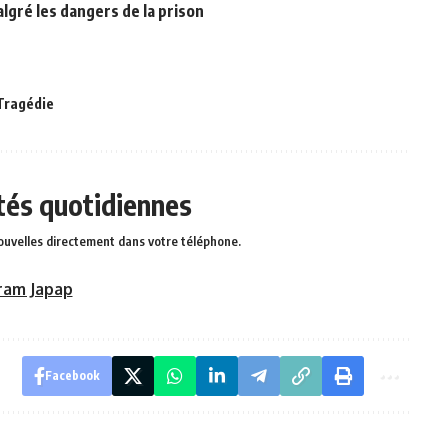
lgré les dangers de la prison
Tragédie
ités quotidiennes
ouvelles directement dans votre téléphone.
ram Japap
Facebook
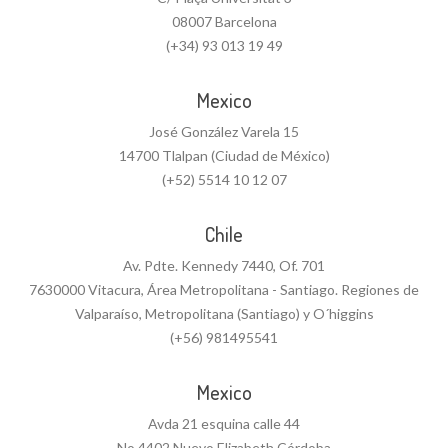
08007 Barcelona
(+34) 93 013 19 49
Mexico
José González Varela 15
14700 Tlalpan (Ciudad de México)
(+52) 5514 10 12 07
Chile
Av. Pdte. Kennedy 7440, Of. 701
7630000 Vitacura, Área Metropolitana - Santiago. Regiones de
Valparaíso, Metropolitana (Santiago) y O´higgins
(+56) 981495541
Mexico
Avda 21 esquina calle 44
No.4402 Nuevo Elizabeth Córdoba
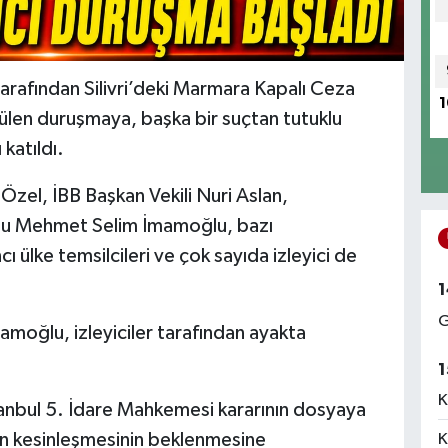
rafından Silivri’deki Marmara Kapalı Ceza
1
ülen duruşmaya, başka bir suçtan tutuklu
katıldı.
el, İBB Başkan Vekili Nuri Aslan,
lu Mehmet Selim İmamoğlu, bazı
cı ülke temsilcileri ve çok sayıda izleyici de
1
G
amoğlu, izleyiciler tarafından ayakta
1
K
tanbul 5. İdare Mahkemesi kararının dosyaya
rın kesinleşmesinin beklenmesine
K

··········

What you will do: Print the material word for word without images.

Output of the exercise:
lgré les dangers de la prison
Tragédie
ités quotidiennes
ouvelles directement dans votre téléphone.
ram Japap
Facebook
08007 Barcelona
(+34) 93 013 19 49
Mexico
José González Varela 15
14700 Tlalpan (Ciudad de México)
(+52) 5514 10 12 07
Chile
Av. Pdte. Kennedy 7440, Of. 701
7630000 Vitacura, Área Metropolitana - Santiago. Regiones de
Valparaíso, Metropolitana (Santiago) y O´higgins
(+56) 981495541
Mexico
Avda 21 esquina calle 44
No.4402 Nuevo Elizabeth Córdoba
rafından Silivri’deki Marmara Kapalı Ceza
1
ülen duruşmaya, başka bir suçtan tutuklu
katıldı.
el, İBB Başkan Vekili Nuri Aslan,
lu Mehmet Selim İmamoğlu, bazı
cı ülke temsilcileri ve çok sayıda izleyici de
1
G
amoğlu, izleyiciler tarafından ayakta
1
K
tanbul 5. İdare Mahkemesi kararının dosyaya
rın kesinleşmesinin beklenmesine
K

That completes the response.